Giant Impacts on Earth-like Worlds
Quintana et al
The late stages of terrestrial planet formation are dominated by giant impacts that collectively influence the growth, dynamical stability, composition and habitability of any planets that form. Hitherto, numerical models designed to explore these late stage collisions have been limited in two major ways. First, nearly all N-body models have assumed that two-body collisions lead to perfect accretion. Second, many of these studies lack the large number of realizations needed to account for the chaotic nature of these N-body systems. In this article we perform hundreds of simulations of late stage terrestrial planet formation using an N-body algorithm that includes fragmentation and hit-and-run collisions. We performed 140 simulations of planet accretion around a Sun-like star with Jupiter and Saturn analogs with and without this new collision model. We find that when fragmentation is included, the final planets formed are similar to those formed in the perfect-accretion model in terms of mass and number, however the paths towards building these planets are significantly different. Over 90% of the fragmentation simulations produced an Earth-analog and we parameterized the impacts onto these planets in terms of their specific impact energies.
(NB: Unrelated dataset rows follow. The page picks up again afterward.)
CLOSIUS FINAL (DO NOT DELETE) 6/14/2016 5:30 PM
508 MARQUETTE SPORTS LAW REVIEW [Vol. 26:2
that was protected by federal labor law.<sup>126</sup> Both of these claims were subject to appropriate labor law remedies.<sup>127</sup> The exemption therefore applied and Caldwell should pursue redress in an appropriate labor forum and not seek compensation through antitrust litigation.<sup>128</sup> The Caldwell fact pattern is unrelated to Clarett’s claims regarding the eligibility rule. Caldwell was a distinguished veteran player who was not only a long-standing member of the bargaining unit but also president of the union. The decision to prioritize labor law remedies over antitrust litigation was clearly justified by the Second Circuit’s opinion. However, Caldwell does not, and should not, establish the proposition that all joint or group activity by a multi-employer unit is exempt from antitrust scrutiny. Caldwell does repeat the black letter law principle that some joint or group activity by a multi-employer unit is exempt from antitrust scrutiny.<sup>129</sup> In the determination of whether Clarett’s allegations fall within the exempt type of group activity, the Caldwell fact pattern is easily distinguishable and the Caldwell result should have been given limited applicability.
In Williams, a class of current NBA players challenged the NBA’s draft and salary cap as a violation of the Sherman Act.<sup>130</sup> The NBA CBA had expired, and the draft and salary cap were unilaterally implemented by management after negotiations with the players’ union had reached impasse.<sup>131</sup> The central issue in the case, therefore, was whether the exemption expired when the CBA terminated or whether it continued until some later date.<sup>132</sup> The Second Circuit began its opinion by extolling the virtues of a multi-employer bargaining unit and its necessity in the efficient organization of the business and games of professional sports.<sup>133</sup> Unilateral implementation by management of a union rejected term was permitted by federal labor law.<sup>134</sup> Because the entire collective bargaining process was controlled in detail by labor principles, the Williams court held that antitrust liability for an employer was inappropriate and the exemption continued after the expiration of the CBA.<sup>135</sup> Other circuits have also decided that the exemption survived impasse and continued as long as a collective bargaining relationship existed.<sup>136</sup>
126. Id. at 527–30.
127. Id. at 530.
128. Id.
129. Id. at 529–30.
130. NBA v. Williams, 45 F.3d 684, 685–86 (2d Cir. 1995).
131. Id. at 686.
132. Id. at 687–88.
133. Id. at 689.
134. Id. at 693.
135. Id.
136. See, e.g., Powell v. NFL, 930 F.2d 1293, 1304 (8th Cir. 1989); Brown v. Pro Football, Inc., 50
Only 15 of our 164 Earth-analogs experienced an impact that was energetic enough to strip an entire atmosphere. To strip about half of an atmosphere requires energies comparable to the Moon-forming giant impact, and almost all Earth-analogs received at least one impact that met this criteria and received on average 3.0 of these giant impacts during the 2 Gyr simulations. The median time of the final giant impact was 43 Myr after the start of the simulations, leading us to conclude that the time-frame of the Moon-forming impact is typical amongst planetary systems around Sun-like stars.